Kanatları açılamayan göçmen kuşlara dair anlatılan ne varsa hepsi İstanbul’da bir kilise duvarında yazılıdır kanla. Bunu yalnızca körler bilir, bir de gözlerim görmüyormuş gibi davranan ben bilirim. Onlar denizi hiç görmediler. İlk gidenlerin geri döndüğü vakit kum doldu gözlerine. O yaz kuraklık baş gösterdi, kuş ölülerini biçtik orakla. Ben çok kötü bir şey yaptım. Akdeniz’in suyu bozuldu. Pusuya düştü kavruk atlar. Gözlerimden birini burada yitirdim.

Uzaklarda uzakları var eden yangınlar var. Buradaysa yangınlara hep geç kalmış sular. İhtilal gecesinde bir ağacın büyümesini umut etmek suçundan sol omzumdan vurulup öldürüldüğümde silah patlamasının saçtığı kızıl renkle biten bir mektup bırakmıştım ardımda. Silah sesini duymazsam ölmem sanmıştım. Her defasında içerisinden Plevne’de çarpışan askerler çıkacakmışçasına heyecanlanarak açtığım mendilimin içinde sakladığım iki mermiyle vurulduğumu anladım.

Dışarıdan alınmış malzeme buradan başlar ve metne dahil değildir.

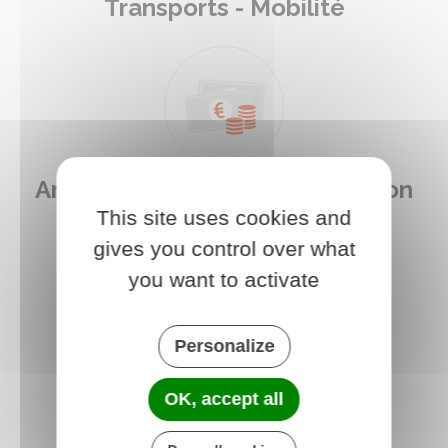
Transports - Mobilité
Argent - Impôts - Consommation
This site uses cookies and
gives you control over what
you want to activate
Personalize
Justice
OK, accept all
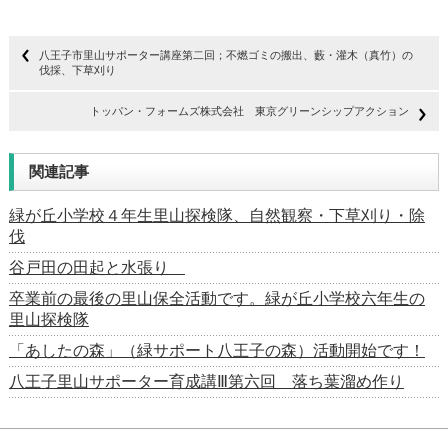
八王子市里山サポーター講座第二回；不燃ゴミの搬出、藪・灌木（真竹）の
伐採、下草刈り
トッパン・フォームズ株式会社 東京グリーンシップアクション
関連記事
緑が丘小学校４年生里山探検隊、自然観察・下草刈り・除
伐
谷戸田の田起と水張り
卒業前の最後の里山保全活動です。緑が丘小学校六年生の
里山探検隊
「あしたの森」（緑サポート八王子の森）活動開始です！
八王子里山サポーター育成講Ⅲ第六回 落ち葉溜め作り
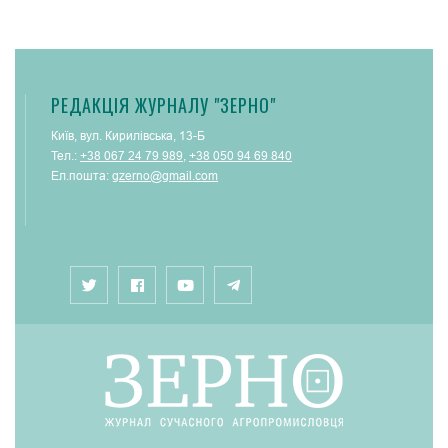
РЕДАКЦІЯ ЖУРНАЛУ "ЗЕРНО"
Київ, вул. Кирилівська, 13-Б
Тел.:
+38 067 24 79 989
,
+38 050 94 69 840
Ел.пошта:
gzerno@gmail.com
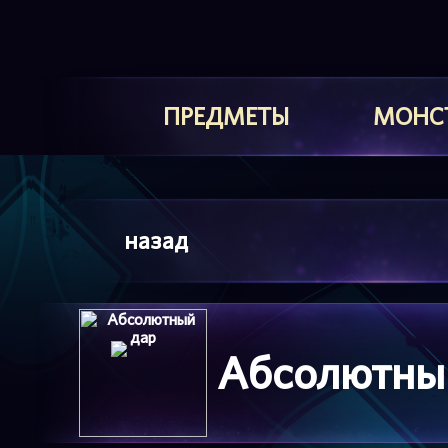
ПРЕДМЕТЫ
МОНС
назад
Абсолютны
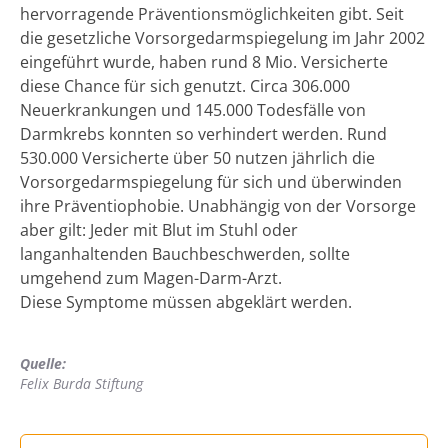
hervorragende Präventionsmöglichkeiten gibt. Seit
die gesetzliche Vorsorgedarmspiegelung im Jahr 2002
eingeführt wurde, haben rund 8 Mio. Versicherte
diese Chance für sich genutzt. Circa 306.000
Neuerkrankungen und 145.000 Todesfälle von
Darmkrebs konnten so verhindert werden. Rund
530.000 Versicherte über 50 nutzen jährlich die
Vorsorgedarmspiegelung für sich und überwinden
ihre Präventiophobie. Unabhängig von der Vorsorge
aber gilt: Jeder mit Blut im Stuhl oder
langanhaltenden Bauchbeschwerden, sollte
umgehend zum Magen-Darm-Arzt.
Diese Symptome müssen abgeklärt werden.
Quelle:
Felix Burda Stiftung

Afganistan mağaralarından birindeki bir taşın ruhu bilmediğim dile ağıtlar yakıyor. Sevilmemişliğimi bana her an hatırlatacak bir suretle karşıma dikiliyor. Hala dünyayı seyredecek haldeyken bir gözüm şeker kamışı tarlaları ve Müslüman mezarlıkları arasından var gücümle koşuyorum. İstanbul’da minarelerin göğü deldiği yerden düşüyorum. Kaburgalarımın altındaki artık bir yürek değil. Bunlar nasıl gökler?

Duvara baktım, duvar da bana bakıyor sandım. Suya hasretinden kuzgun karasına dönmüş gözümle ne zaman bir taşın üzerinden sahibinin kaybolduğunu görsem tutup denize attım. Saçlarım uzuyor, uzayacak. Şimdi burada yeniden vuracaklar beni ama artık canım yanmayacak. Bir şehri, kırılmışlığımı ve deniz görmüşlüğümü sığdırıp kırmızı bavuluma bir ağacın gövdesini çürüten bu kederi terk edeceğim. İşte bu benim su üzerinden gelişlerim, gidişlerim ve gözümü kaybedişim.